Advertisement

Ekonomi seçim ortamına girdi. Her zaman olduğu gibi, popülizm rüzgârı önce milletvekilleri için esmeye başladı. Yazılanlar kabul edilecek olursa ülkede ayrıcalıklı, imtiyazlı bir sınıf yaratılıyor. Ömür boyu devlet bütçesine bağlı yaşamanın kapsamı genişletiliyor. İşlemin haklılığını göstermek için atanmışların hakları örnek gösteriliyor. Ancak unutulan bir şey var. Memurlar devlete en az 30 yıl hizmet ederek bir hak elde ederken vekiller 4 yıllık kamu hizmeti karşılığında, oldukça genişletilmiş sosyal haklara kavuşuyorlar.
İşin en ilginç yanı, tasarıyı TBMM'de grubu bulunan dört partinin grup başkanvekilleri ortaklaşa imzalıyorlar. Ne diyeyim?

TASARRUFLAR AZALIYOR

Kendisi için bunca ayrıcalık alan bir milletvekili veya bakan, yarın seçmenin karşısına gittiğinde, heybesinde onlar için hediyeler bulundurmak zorunda.

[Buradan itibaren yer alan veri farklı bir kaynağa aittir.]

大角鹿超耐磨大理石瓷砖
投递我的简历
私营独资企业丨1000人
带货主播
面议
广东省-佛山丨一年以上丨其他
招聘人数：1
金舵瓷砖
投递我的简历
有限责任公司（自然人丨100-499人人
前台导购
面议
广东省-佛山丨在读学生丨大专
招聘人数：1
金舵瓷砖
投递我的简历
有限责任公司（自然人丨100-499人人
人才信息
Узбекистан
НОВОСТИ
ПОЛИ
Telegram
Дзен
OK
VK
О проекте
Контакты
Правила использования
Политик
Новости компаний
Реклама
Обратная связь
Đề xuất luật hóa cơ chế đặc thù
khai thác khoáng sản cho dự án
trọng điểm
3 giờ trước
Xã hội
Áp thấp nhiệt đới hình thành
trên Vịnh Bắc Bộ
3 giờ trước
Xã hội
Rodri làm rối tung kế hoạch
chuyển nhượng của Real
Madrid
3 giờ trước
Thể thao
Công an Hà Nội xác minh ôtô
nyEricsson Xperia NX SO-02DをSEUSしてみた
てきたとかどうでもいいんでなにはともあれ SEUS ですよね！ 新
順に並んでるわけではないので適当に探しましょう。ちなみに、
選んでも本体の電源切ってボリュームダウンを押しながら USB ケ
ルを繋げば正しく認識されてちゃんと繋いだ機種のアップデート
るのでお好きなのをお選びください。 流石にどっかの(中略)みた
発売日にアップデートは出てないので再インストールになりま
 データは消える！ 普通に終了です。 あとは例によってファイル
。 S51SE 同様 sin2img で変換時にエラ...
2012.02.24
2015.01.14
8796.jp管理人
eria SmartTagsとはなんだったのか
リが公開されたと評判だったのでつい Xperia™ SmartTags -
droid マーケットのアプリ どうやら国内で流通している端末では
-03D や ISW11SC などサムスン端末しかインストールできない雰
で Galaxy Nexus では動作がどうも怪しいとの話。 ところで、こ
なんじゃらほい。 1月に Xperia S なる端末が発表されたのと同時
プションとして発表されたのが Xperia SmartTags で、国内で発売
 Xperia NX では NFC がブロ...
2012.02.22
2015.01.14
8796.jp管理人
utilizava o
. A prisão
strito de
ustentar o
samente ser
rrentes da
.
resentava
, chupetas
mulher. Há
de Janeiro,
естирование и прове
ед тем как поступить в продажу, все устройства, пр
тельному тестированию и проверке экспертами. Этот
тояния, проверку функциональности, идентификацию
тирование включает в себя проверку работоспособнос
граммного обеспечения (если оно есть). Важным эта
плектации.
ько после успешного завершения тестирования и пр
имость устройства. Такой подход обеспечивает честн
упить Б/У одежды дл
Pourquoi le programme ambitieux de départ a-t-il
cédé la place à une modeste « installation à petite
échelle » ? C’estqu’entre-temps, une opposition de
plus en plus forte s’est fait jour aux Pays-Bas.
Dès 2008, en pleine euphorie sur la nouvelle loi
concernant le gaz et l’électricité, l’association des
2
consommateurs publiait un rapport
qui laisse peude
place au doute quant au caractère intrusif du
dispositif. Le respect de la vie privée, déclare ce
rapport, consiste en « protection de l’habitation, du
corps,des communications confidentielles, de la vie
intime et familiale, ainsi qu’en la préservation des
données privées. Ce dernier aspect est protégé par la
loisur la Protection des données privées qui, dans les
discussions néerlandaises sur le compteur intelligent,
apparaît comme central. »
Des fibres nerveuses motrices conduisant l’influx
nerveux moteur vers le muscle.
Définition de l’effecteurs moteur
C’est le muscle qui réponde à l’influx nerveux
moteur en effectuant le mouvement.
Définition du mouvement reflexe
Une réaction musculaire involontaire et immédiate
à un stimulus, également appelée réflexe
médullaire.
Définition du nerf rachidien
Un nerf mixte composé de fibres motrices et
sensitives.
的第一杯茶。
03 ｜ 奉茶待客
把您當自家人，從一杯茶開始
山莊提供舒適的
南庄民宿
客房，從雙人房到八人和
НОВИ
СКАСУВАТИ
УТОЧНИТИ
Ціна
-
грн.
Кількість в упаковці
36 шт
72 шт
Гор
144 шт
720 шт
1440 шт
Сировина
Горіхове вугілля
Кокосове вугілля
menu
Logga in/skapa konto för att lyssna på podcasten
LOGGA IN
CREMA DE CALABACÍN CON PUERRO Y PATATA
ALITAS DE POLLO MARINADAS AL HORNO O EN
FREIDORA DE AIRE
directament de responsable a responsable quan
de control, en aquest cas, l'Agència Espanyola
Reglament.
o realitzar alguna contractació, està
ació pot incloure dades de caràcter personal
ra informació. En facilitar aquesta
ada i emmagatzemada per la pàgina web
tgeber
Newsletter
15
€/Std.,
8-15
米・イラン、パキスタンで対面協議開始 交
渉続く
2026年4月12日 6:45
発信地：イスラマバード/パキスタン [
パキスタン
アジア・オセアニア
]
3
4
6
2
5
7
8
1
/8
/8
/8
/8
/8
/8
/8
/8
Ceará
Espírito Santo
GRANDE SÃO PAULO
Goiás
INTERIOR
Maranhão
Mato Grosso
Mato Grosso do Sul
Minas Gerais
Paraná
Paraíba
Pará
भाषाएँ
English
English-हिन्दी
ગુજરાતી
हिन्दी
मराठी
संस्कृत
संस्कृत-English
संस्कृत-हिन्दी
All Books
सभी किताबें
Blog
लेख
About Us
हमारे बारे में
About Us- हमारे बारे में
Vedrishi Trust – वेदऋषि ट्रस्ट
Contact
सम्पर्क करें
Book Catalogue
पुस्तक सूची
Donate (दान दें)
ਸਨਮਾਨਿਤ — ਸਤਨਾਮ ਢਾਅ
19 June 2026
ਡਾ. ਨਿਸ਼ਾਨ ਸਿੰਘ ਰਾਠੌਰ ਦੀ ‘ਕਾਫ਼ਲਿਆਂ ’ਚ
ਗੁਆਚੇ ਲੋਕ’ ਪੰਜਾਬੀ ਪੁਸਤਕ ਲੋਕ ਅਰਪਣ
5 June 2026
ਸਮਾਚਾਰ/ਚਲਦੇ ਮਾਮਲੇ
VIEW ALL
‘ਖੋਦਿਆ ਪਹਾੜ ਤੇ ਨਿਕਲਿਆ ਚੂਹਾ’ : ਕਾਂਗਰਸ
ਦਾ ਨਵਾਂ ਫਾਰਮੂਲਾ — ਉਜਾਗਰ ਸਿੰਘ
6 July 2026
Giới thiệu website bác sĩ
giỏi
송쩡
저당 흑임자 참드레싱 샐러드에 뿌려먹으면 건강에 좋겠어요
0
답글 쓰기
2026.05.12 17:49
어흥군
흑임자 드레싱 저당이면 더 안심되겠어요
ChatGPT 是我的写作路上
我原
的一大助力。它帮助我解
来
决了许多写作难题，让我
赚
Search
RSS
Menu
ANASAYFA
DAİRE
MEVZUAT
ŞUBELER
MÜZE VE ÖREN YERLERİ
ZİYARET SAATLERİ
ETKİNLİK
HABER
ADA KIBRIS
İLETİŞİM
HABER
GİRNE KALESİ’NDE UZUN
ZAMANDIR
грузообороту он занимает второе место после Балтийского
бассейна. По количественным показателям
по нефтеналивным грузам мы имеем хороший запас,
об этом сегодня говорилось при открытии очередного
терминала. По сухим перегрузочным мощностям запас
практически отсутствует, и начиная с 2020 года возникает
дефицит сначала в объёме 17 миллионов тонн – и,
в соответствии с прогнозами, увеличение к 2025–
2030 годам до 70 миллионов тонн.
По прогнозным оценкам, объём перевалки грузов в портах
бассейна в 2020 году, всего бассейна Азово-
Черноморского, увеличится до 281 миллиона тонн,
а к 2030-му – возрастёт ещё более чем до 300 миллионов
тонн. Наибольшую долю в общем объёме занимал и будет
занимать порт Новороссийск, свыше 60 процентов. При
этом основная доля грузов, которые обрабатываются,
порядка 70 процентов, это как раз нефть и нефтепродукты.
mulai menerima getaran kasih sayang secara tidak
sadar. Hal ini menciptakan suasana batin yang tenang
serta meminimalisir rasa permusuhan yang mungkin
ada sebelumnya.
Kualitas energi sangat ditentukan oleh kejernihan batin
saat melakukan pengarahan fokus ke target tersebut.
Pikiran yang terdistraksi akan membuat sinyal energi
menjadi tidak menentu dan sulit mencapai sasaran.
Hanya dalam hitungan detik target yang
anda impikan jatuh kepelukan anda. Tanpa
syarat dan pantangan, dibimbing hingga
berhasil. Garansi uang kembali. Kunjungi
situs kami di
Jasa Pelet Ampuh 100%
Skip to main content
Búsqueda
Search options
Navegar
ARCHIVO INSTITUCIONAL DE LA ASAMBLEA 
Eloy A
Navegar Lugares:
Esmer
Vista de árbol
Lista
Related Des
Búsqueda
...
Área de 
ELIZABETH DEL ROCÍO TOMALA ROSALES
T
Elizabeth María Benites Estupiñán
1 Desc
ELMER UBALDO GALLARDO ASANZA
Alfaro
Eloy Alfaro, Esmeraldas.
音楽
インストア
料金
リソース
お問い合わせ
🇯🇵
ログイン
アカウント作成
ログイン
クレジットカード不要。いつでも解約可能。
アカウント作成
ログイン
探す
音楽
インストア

Çiftçiye, esnafa ucuz kredi; memura, işçiye, emekliye yüksek maaş zammı; sosyal güvenlik sistemine daha çok kaynak transferi; vergi afları ve indirimleri; bol kepçe verilen teşvikler vs.
Bunların sonucu, kamu dengelerinin biraz daha bozulması ve artan borçlanma baskısı olacak. Rakamlar açıkların şimdilik çok sıkıntılı olmadığını gösteriyor. Ancak yap-işlet-devret vb. bütçe dışına çıkarılan yükümlülüklere bakınca, işin şeffaf olmayan bölümlerinde olağanüstü birikimler var. Hadi onların kısa vadeli dertler olmadığını söyleyerek bir kenara koyalım. Ama bir yerlerde potansiyel enerji birikimi yarattıklarını unutmayalım.
Özetle önümüzdeki seçimli yıllarda, kamu kesiminin mali disiplinden çok genişleyici, büyümeyi destekleyici politikalar izleyeceğini söyleyebiliriz.
Kamu, tasarruf politikalarından uzaklaşırken özel sektör (şirketler ve hanehalkları) ülkeye yetecek kadar tasarruf edebiliyor mu? Aksine Kalkınma Bakanlığı'nın verileri tasarruf oranının düştüğünü gösteriyor. Reel faizler negatif seviyedeyken toplumdan tasarruf yapmasını beklemek de yanlış.

'VARLIK BARIŞI' ÖNEMLİ

İçerideki tasarruflar yeterli olmayınca tüketebilmek, büyümek için dışarıdan borç almaya, tasarruf ithal etmeye devam edeceğiz.
Yasal hazırlıkları devam eden "Varlık Barışı" bu yaraya kısmen merhem olabilir. Eğer birkaç on milyar doları şirketlerin borç hanesinden çıkarıp kalıcı olarak tasarruf hanesine yazabilirsek iyileştirici bir adım olabilir.
Gelecek miktar önemli. Çünkü biliyorsunuz, IMF programları bir ülkede kamu ve özel tasarrufların harcamalara yetmemesi sonucunda oluşan cari açığın ekonomik dengeleri tehdit edecek düzeye gelmesiyle gündeme gelir. Kendi tasarrufları yetmeyen ekonomilere dışarıdan tasarruf ithal edilir. İster doğrudan yatırım ister dış borç veya sıcak para olarak döviz getirenler zamanı geldiğinde paralarını alıp gitmek isterler. Cari açık döviz dengelerinin bozulması anlamına geldiği için IMF'nin temel işlevi bu paraların geri ödenmesini sağlamaktır.
Eğer içeride tasarruf açığı baskısı artarken, bir de dünyadaki döviz bolluğu azalmaya başlarsa, işte o zaman işimiz iş. İçeride kamu ve özel sektörün borçları çoğalırken, dışarıdan döviz (tasarruf) gelmezse ne yapacağız? Bugün için uzak bir gelecek gibi duran bu konuyu, 2015 yılına kadar sürecek olan uzun seçim dönemini dikkate alarak değerlendirmek lazım.
Benim önerim basit: Tüm partiler milletvekili haklarında olduğu gibi anlaşsın. Seçimlerde popülizm yapmayacaklarına yönelik bir deklarasyon yayınlasınlar. "Bu kadar da hayalperestlik olmaz. Sen bu işleri anlamamışsın" diye düşünebilirsiniz.
Ne yapayım, umut fakirin ekmeği. Bu ülkenin bir daha dışarıya, IMF'ye muhtaç olmasını istemiyorum.